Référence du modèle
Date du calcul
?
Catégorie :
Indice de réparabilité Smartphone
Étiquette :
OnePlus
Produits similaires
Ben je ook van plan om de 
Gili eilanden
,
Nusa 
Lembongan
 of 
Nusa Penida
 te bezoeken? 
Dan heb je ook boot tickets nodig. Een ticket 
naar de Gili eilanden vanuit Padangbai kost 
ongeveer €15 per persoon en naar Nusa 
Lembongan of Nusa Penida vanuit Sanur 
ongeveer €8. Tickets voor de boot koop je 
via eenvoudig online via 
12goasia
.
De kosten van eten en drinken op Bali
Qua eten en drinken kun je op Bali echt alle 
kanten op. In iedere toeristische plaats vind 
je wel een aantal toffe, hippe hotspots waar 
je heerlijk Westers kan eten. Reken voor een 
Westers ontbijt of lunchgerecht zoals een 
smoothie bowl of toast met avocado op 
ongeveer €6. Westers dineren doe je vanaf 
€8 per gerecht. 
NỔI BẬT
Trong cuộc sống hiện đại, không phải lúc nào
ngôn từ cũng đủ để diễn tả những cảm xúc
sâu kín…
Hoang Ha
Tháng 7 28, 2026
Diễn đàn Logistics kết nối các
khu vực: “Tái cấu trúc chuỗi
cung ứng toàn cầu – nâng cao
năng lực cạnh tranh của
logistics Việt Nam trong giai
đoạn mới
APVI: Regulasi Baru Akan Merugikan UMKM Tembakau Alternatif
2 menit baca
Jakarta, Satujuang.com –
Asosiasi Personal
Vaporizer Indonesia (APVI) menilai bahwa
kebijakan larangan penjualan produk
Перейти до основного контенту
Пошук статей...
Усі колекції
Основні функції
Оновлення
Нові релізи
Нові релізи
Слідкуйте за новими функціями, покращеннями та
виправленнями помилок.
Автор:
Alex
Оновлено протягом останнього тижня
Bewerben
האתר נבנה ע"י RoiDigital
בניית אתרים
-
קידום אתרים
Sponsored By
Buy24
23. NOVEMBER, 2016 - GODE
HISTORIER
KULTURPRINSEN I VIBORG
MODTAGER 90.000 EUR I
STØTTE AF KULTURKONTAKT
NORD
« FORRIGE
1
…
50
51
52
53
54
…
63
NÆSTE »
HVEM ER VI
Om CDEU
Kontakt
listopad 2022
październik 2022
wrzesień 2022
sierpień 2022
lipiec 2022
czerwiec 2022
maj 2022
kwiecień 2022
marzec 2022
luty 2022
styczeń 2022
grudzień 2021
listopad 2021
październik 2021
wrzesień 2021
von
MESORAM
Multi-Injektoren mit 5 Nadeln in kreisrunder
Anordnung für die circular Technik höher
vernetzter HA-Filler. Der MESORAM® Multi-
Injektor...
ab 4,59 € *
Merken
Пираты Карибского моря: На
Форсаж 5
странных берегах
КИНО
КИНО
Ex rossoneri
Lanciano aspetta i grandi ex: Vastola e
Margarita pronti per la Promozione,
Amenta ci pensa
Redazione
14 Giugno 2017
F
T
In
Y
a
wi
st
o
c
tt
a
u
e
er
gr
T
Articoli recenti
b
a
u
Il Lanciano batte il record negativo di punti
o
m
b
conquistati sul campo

**Aim of the exercise:**
Lay out the lines above as a Markdown table with the columns Row and Line. Include every line from the start of the items up to and including the line containing "Diễn đàn Logistics kết nối các", number each row, and leave out blank lines.

**Expected answer:**
| Row | Line |
|---|---|
| 1 | Référence du modèle |
| 2 | Date du calcul |
| 3 | ? |
| 4 | Catégorie : |
| 5 | Indice de réparabilité Smartphone |
| 6 | Étiquette : |
| 7 | OnePlus |
| 8 | Produits similaires |
| 9 | Ben je ook van plan om de  |
| 10 | Gili eilanden |
| 11 | , |
| 12 | Nusa  |
| 13 | Lembongan |
| 14 |  of  |
| 15 | Nusa Penida |
| 16 |  te bezoeken?  |
| 17 | Dan heb je ook boot tickets nodig. Een ticket  |
| 18 | naar de Gili eilanden vanuit Padangbai kost  |
| 19 | ongeveer €15 per persoon en naar Nusa  |
| 20 | Lembongan of Nusa Penida vanuit Sanur  |
| 21 | ongeveer €8. Tickets voor de boot koop je  |
| 22 | via eenvoudig online via  |
| 23 | 12goasia |
| 24 | . |
| 25 | De kosten van eten en drinken op Bali |
| 26 | Qua eten en drinken kun je op Bali echt alle  |
| 27 | kanten op. In iedere toeristische plaats vind  |
| 28 | je wel een aantal toffe, hippe hotspots waar  |
| 29 | je heerlijk Westers kan eten. Reken voor een  |
| 30 | Westers ontbijt of lunchgerecht zoals een  |
| 31 | smoothie bowl of toast met avocado op  |
| 32 | ongeveer €6. Westers dineren doe je vanaf  |
| 33 | €8 per gerecht.  |
| 34 | NỔI BẬT |
| 35 | Trong cuộc sống hiện đại, không phải lúc nào |
| 36 | ngôn từ cũng đủ để diễn tả những cảm xúc |
| 37 | sâu kín… |
| 38 | Hoang Ha |
| 39 | Tháng 7 28, 2026 |
| 40 | Diễn đàn Logistics kết nối các |